# SOURCE TEXT
-*-*-
# Newbie, To This Forum and Horses.



## Sissimut-icehestar (Jan 20, 2008)

welcome  
you´ll sure learn a lot here, i know i have


----------



## JimiMac (Jan 26, 2008)

Thanks for the welcome, Sissimut.


----------



## Vidaloco (Sep 14, 2007)

Welcome to the HF Jimi, I re-started riding again at around that age. A little different than riding a motorcycle :wink:


----------



## PoptartShop (Jul 25, 2010)

Welcome to the Horse Forum!  That is cool you ride motorcycles; & now you have a horse too, congrats!! 
Horses are such great animals, I bet your horse is adorable; what breed & color is it?


----------



## JimiMac (Jan 26, 2008)

He's a Shire cross, and he's bay.


----------



## Momo (Jan 24, 2008)

Welcome to the forum!

I am new myself too, and I have already learned so much from everyone.


----------



## Rachluvshorses4eva (Apr 11, 2007)
-*-*-
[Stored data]

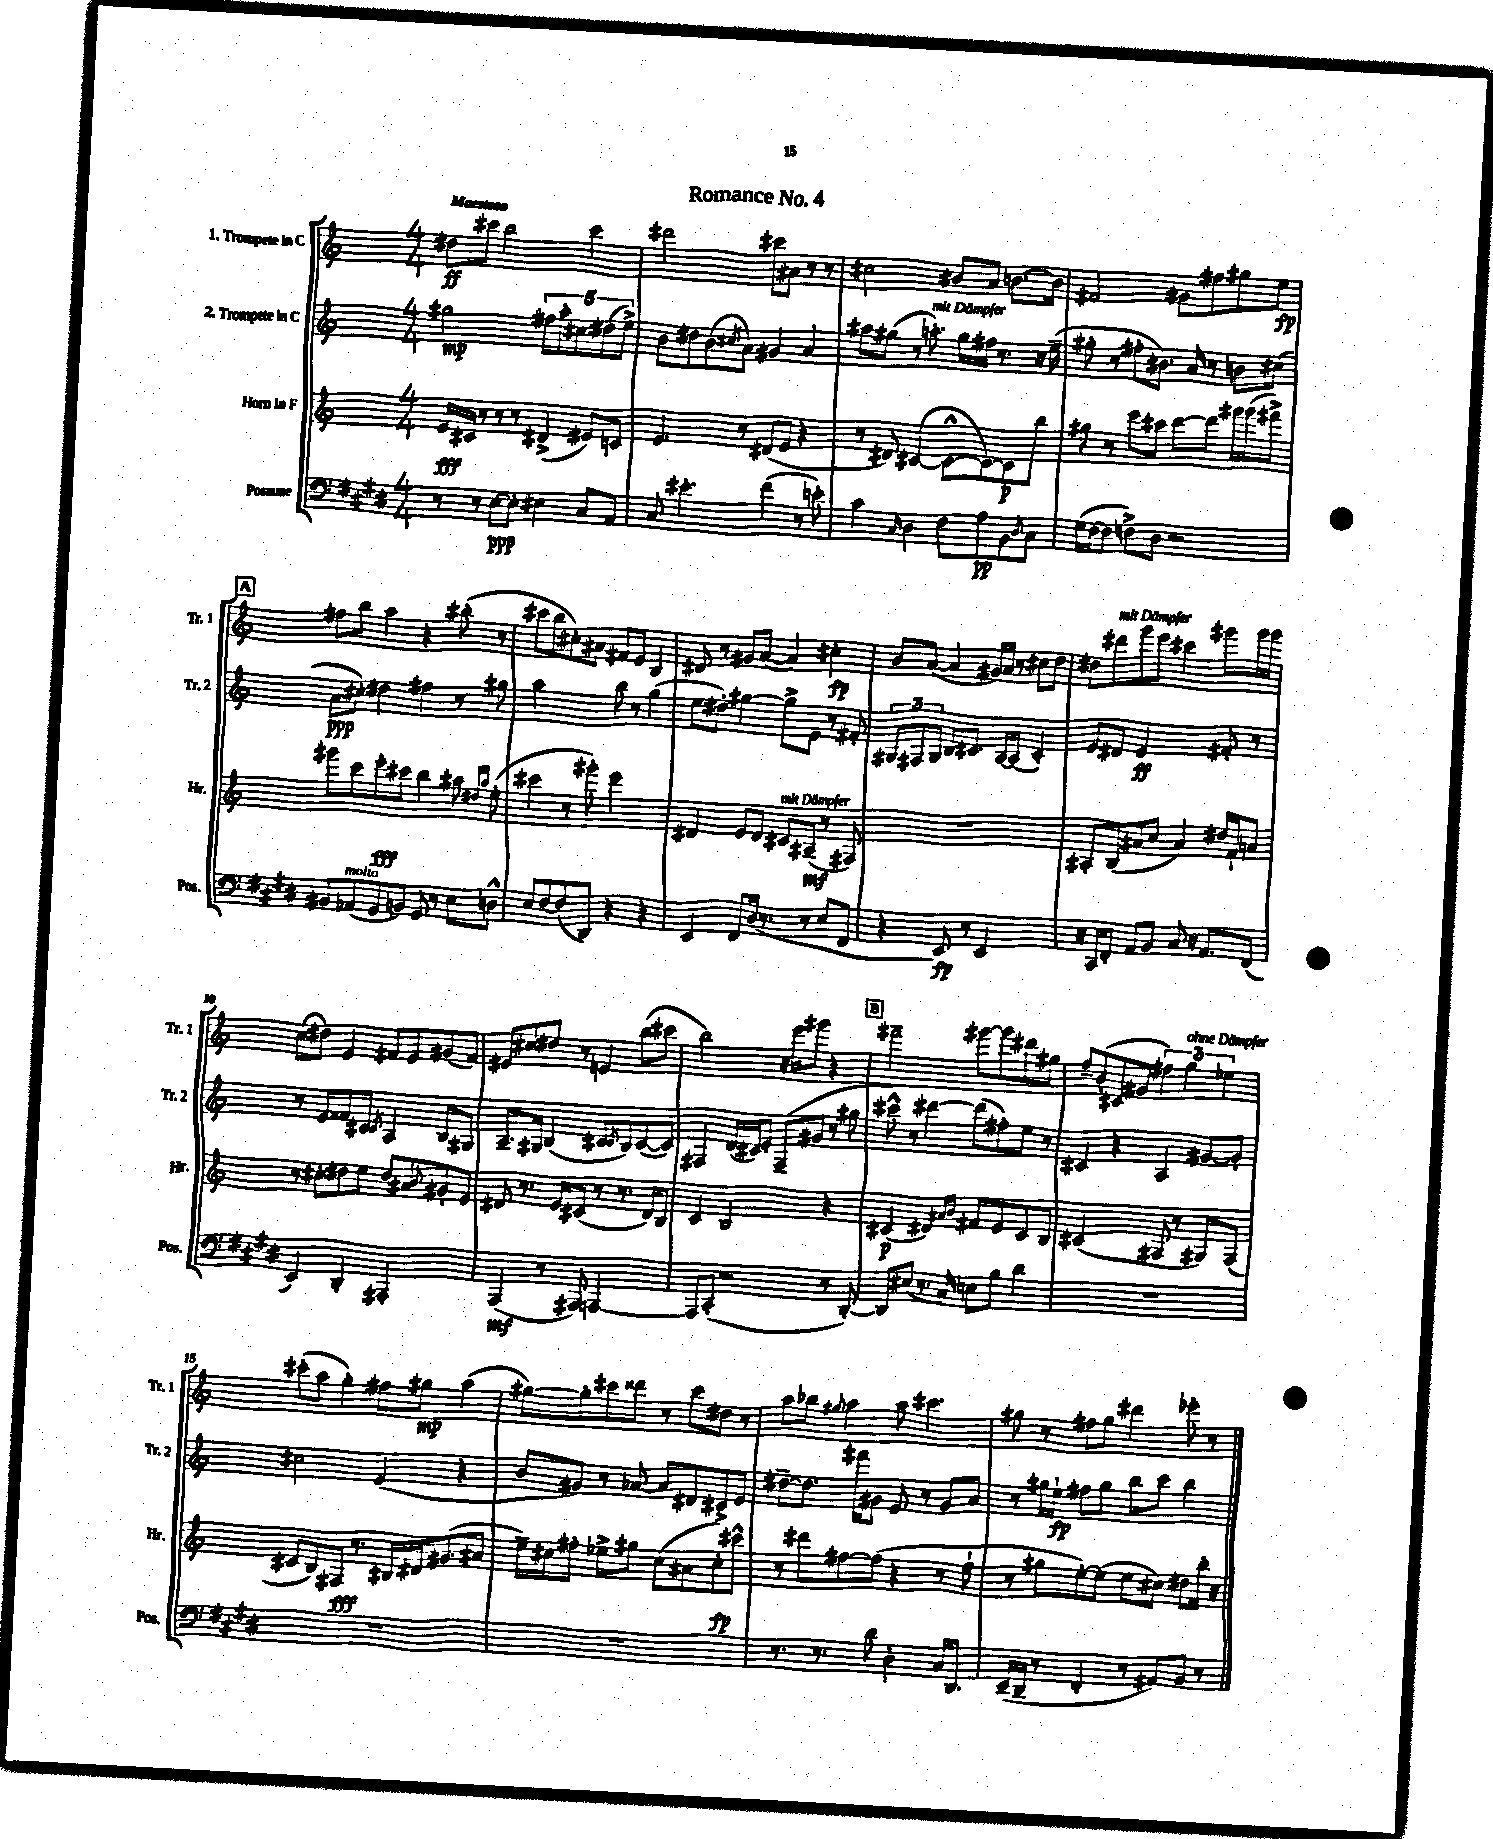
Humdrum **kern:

**kern	**kern	**kern	**kern
*staff4	*staff3	*staff2	*staff1
*clefF4	*clefG2	*clefG2	*clefG2
*k[f#c#g#d#]	*k[]	*k[]	*k[]
*M4/4	*M4/4	*M4/4	*M4/4
8r	16e/LL	2gg#\	8dd#\L
.	16c#/JJ	.	.
8r	8r	.	8ccc#\J
[8E\L	8r	.	2bb\
8E'\]J	8r	.	.
4E#\	(4d#^/	10ff#\L	.
.	.	10aa'\	.
.	.	10cc#\	.
8C#/L	8e#/L)	.	4ccc#\
.	.	(10dd#\	.
8AA/J	8c/J	.	.
.	.	10ee^\J)	.
=	=	=	=
8C#/	4.e/	8b\L	2ddd#\
4.e#'\	.	8dd#\	.
.	.	(8b\	.
.	.	8qcc#/	.
.	8r	8a\J)	.
(4f#\	(8d#/L	4g#/	8ccc#\L
.	8e/J	.	8a#\J
8r	4r	4a/	8r
8e'\)	.	.	8r
=	=	=	=
4c#\	8r	8aa#\L	2cc#\
.	8d#/)	(8gg#\J	.
16qqC#/	.	.	.
4D#\	([4c#/	8r	.
.	.	8.aa'\)	.
8F#\L	8c#^^\_L	.	8b#/L
.	.	16gg#\LL	.
8A\	8c#\_)	16ff#\JJ	8a/J
.	.	8.r	.
8BB\	8c#\]	.	[8.b\L
8qD#/	.	.	.
8C#\J	8bb\J	16r	.
.	.	(16ee~\	16b\]Jk
=	=	=	=
(16G#\LL	8gg#\	8gg#'\	2f#/
[16F#\J	.	.	.
8F#\]J	8r	8r	.
8F^\L)	8eee\L	8ff#'\L	.
8D#\J	8ccc#\J	8.b#\J)	.
2r	[8ddd\L	.	8g#\L
.	.	16a/	.
.	8ddd\]J	8r	8ff#\
.	16ggg#\LL	8b\L	8gg#\
.	(16ggg#\J	.	.
.	8fff#^\J)	(8cc#\J	8ee\J
=	=	=	=
8BB#/L	8ggg#\L	8a\L	8ff#\L
(8AA-/	8ccc\	8cc#'\J)	8bb\J
8GG#/	8eee'\	4dd#\	4aa\
8BB/J)	8ccc#\J	.	.
8GG#/	4bb\	4ff#\	4r
8r	.	.	.
8E\L	8aa#\	8r	(8bb#'\
.	16qqdd#/LL	.	.
.	16qqaa#/JJ	.	.
8D^^\J	(8ee'\	8gg#\	8r
=	=	=	=
8E/L	4ccc#\	2aa\	8ccc#\L
[8F#/	.	.	8bb\
(8F#/]	8r	.	8cc#'\)
8DD#/J)	8ggg#'\)	.	8a#\J
4r	2eee\	8bb\	8f#/L
.	.	8r	8e/J
4r	.	(4gg\	4B/
=	=	=	=
4EE/	4d#/	8ee\L	8d#/
.	.	8dd#'\J)	8r
8FF#/L	8e/L	[4gg#\	8g#/L
(16D#/Jk	8d#/J	.	([8a/J
8.r	.	.	.
.	8c#/L	8gg#^\]L	4a/])
8r	(8A#~/J	8e\J	.
8E/L	8r	8r	4cc#'\
8FF#/J	8F#/)	8f#'/	.
=	=	=	=
4r	1r	12G#/L	8b/L
.	.	12F#/	.
.	.	.	([8a/J
.	.	12G#/J	.
8EE/)	.	8B/L	4a/]
8r	.	8.c#/J	.
2EE/	.	.	16g#/LL)
.	.	[16A/LK	16a/JJ
.	.	(8A/]J	8r
.	.	4c#'/)	8cc#\L
.	.	.	8dd\J
=	=	=	=
16r	8A#'/L	8e/L	8dd#\L
16CC#/LK	.	.	.
8FF#'/J	(8B/	8d#/J	8ddd#\
8AA/L	8a#/	2e/	8ggg\
8BB/J	8cc/J	.	8eee\J
8C#/	4a#/)	.	4ccc#\
16r	.	.	.
8.AA/L	.	.	.
.	16dd#/LL	8f#'/	8ggg#\L
.	16f`/J	.	.
(8FF#/J	8a/J	8r	16ggg#\L
.	.	.	16ggg#\JJ
=	=	=	=
4EE/)	8r	8r	(8cc\L
.	8cc#'\L	8e/L	8dd#\J)
4DD#'/	8dd#\	8f##/	4e/
.	8ee\J	8c#/J	.
.	.	8qc#/	.
2AAA#'/	8dd#/L	4A/	8f#/L
.	8a#/	.	8e/
.	8qqb/	.	.
.	8g#'/	8B/L	(8g#/
.	8e/J	8G#/J	8f#/J)
=	=	=	=
(4AAA/	8d#/	8.A~/L	8e#/L
.	8.r	.	8cc#/
.	.	16G#/Jk	.
8r	.	(4B/	8dd#/J
.	16e/LK	.	.
8AAA#/)	(8c#/J	.	8r
[2AAA/	8r	8c#/L	4e/
.	.	8qc#/	.
.	8.r	8B/)	.
.	.	([8c#/	(8bb\L
.	16d#/LK)	.	.
.	8B/J	8c#/]J)	8ccc#\J
=	=	=	=
8AAA/]L	4c/	4F#/	2bb\)
(8CC#'/J	.	.	.
2r	2B/	(16d/LL	.
.	.	16c#/J)	.
.	.	8e'/J	.
.	.	(8F#~/L	16r
.	.	.	16eee\LK
.	.	8g#/J	8ggg#\J
8r	4r	8r	4r
[8DD#'/)	.	8gg#\	.
=	=	=	=
8DD#/]L	(4c#/	8ccc#^^\)	2fff#~\
(8E#/J	.	8r	.
8.r	4d#/)	[4ddd#\	.
16C#/)	.	.	.
.	16qqa#/LL	.	.
.	16qqb/JJ	.	.
8E\L	8f#/L	(8ddd#\]L	[8ggg#\L
8B\J	8e/	8ff#'\)	8ggg#\]
4d#\	8c#/	8ee\J	8ddd#\
.	8B/J	8r	8gg#\J
=	=	=	=
1r	(2c#/	4c#/	8ff~/L
.	.	.	(8b'/
.	.	4r	8c#/
.	.	.	8g#/J
.	8F#/	4A/	6ff#\)
.	8r	.	.
.	.	.	6gg\
.	8G#/L)	[8g#/L	.
.	.	.	6ee-\
.	(8F#/J	8g#'/]J	.
=	=	=	=
1r	8c#/L	2cc#\	(8ccc#'\L
.	8B/)	.	8aa\J
.	8F#/J	.	4gg'\)
.	8.r	.	.
.	.	(4e/	8ff#\L
.	16B#/LL	.	.
.	16d#/J	.	8gg#\J
.	(8.g#/	.	.
.	.	4r	(4aa\
.	8a#/J	.	.
=	=	=	=
1r	16ee~\LL)	8b/L	[8gg#\L)
.	16cc#\J	.	.
.	8ff#'\J	8g#/J)	8gg#'\]
.	8ee-^\L	8r	8ccc#\
.	8gg#\J	[8a-/	8ddd##\J
.	(8cc#\L	8a-/]L	8r
.	8a#\	8d#/	8ccc#\L
.	8cc#'\)	8c#^/	8dd#\J
.	8ccc#^^\J	8e/J	8r
=	=	=	=
8.r	8r	[8dd#~\L	8aa\L
.	8ddd#\L	8.dd#\]J	8bb-\J
8.r	.	.	.
.	.	.	8qqgg#/
.	[8ff#\	.	4aa\
.	.	16fff#\LK	.
8d#\	(8ff#\]J	8g#\J	.
4D#'\	4r	8e/	8aa\
.	.	8r	4.ccc#\
16C#/LK	8r	8g#/L	.
8.DD#/J	.	.	.
.	8ff#`\	8a/J	.
=	=	=	=
(16EE~/LL	8r	8r	8gg#\
16DD#~/JJ	.	.	.
8r	8gg#\L	16gg#\LL	8r
.	.	16ee`\JJ	.
4FF#'/	[8ee'\)	8ff#\L	8ff#\L
.	(8ee\]J	8gg#\J	8gg#\J
8r	8ee\L	8bb\L	4ddd#\
8AA#/L)	8cc#\J)	8ccc\J	.
8BB/J	8dd#\L	4bb\	8eee-'\
8r	16bb'\Jk	.	8r
.	16r	.	.
==	==	==	==
*-	*-	*-	*-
-*-*-
Continue the horse forum welcome thread, starting right after its last line.

Welcome to the Forum! If you need any help at all, just PM me. :wink: 

Enjoy this forum, it really is the best.


----------



## free_sprtd (Oct 18, 2007)

HEY JIMI! welcome to the greatest HF ever! lol i have LEARNED so much from here....have fun chatting and dont be afraid to ask even the tiniest of questions :wink: 

CAN'T WAIT TO SEE PICS!


----------



## jazzyrider (Sep 16, 2007)

hiya  
welcome

there is plenty to learn on here you just need to ask


----------



## JimiMac (Jan 26, 2008)

Thank You all for the kind welcome, it's very appreciated.


----------



## ilovemydun (Nov 2, 2007)

Riding a horse is MUCH more enjoyable than riding a motorcycle  Welcome to the forum, I know you'll get alot of useful information here, everyone is very friendly.

Can't wait for pictures eitherrr! Shire cross...sounds beautiful.


----------



## JimiMac (Jan 26, 2008)

Pics are posted.


----------



## free_sprtd (Oct 18, 2007)

hey jimi where are they?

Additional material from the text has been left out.